Já contei este fato real, mas tenho a certeza de que a maioria dos leitores não lembra mais. Afinal, até eu o tinha esquecido lá no fundão da memória, e ele só veio à tona por causa da pandemia, que me obrigou a desligar o piloto automático e buscar alternativas para o recolhimento. Assim, remexendo no passado, encontrei alguns textos que merecem uma segunda chance.

O fato se passou há algumas décadas, em uma escolinha do interior cercada de parreirais, onde duas torres gêmeas que não fazem parte de um complexo empresarial, mas de uma casa espiritual, nunca foram bombardeadas.  

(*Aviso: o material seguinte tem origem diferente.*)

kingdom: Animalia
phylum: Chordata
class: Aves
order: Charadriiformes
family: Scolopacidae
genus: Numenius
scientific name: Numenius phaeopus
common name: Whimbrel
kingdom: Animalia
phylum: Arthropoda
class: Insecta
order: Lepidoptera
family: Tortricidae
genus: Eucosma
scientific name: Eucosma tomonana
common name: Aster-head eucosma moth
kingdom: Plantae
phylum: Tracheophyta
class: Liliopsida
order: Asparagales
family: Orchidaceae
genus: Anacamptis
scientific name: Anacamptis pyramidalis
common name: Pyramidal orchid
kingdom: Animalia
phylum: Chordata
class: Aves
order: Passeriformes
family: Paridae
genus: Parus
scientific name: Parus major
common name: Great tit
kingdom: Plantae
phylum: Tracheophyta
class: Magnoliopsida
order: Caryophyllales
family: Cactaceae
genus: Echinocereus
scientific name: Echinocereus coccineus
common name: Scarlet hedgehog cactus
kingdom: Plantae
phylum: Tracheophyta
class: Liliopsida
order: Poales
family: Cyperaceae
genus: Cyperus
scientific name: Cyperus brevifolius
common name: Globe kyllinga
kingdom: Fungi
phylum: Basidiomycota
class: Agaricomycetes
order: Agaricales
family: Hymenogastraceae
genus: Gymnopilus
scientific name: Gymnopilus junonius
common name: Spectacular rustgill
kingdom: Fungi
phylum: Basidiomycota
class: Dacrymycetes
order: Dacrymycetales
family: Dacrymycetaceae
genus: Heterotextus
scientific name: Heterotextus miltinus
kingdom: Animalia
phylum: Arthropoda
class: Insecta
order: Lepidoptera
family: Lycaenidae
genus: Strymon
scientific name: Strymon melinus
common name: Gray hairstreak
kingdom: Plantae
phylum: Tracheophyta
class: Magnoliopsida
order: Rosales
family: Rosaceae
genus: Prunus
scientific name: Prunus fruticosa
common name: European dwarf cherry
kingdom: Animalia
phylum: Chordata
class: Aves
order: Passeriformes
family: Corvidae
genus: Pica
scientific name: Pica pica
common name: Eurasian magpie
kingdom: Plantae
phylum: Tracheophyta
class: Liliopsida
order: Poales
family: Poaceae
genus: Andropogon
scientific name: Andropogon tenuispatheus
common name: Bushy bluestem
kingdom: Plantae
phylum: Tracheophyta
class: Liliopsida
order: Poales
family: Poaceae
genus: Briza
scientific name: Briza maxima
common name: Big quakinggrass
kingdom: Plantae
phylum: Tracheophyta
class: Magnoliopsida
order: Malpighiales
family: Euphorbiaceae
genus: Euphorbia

Nosso personagem, um tiquinho de gente de meio metro de altura, ficava dependurado na cadeira balançando as pernas, sem conseguir tocar o chão. Possivelmente enfiado na escola antes do tempo, era imaturo para entender o processo abstrato do “b a bá”, restando-lhe a alternativa de viajar pelo mundo da lua enquanto os coleguinhas participavam ativamente.

No dia deste episódio, a professora estava introduzindo uma grande dificuldade: o “lh”. Para que todos participassem, ela havia promovido um “temporal de palavras”, uma espécie de brainstorming, com “ventos”, “raios” e tudo o que se pode imaginar numa sala cheia de energia infantil.

A exigência era que cada criança dissesse uma palavrinha com o dígrafo. E parecia que tudo o que existia no mundo próximo já havia sido citado: milho, ovelha, coelho, orelha, galho, agulha… E o menininho, aflito. Foi aí que o lado materno da professora pintou mais alto. Ela não podia deixar que o garoto fosse discriminado pela turma, que já pegava no seu pé por causa do tamanho. Por isso precisava maquinar algo que o fizesse dizer uma mísera palavrinha sem que os demais percebessem.  Tentou fazer mímica bem na frente dele, mas a carinha do pequeno virara um imenso ponto de interrogação. A mestra não se deu por vencida. Postou o cotovelo na classe do aluno aproximando bem seu rosto e começou a abrir e fechar compulsivamente as pálpebras. A palavra sugerida era “olhos”. O loirinho arregalou mais ainda as bolitas azuis e, de repente, teve um insight. Ergueu o braço. A turma fez silêncio. Expectativa no ar. E ele, então, feliz da vida, exclamou:

-Rugas!

Desconfio que nosso menininho é hoje um grande cirurgião plástico.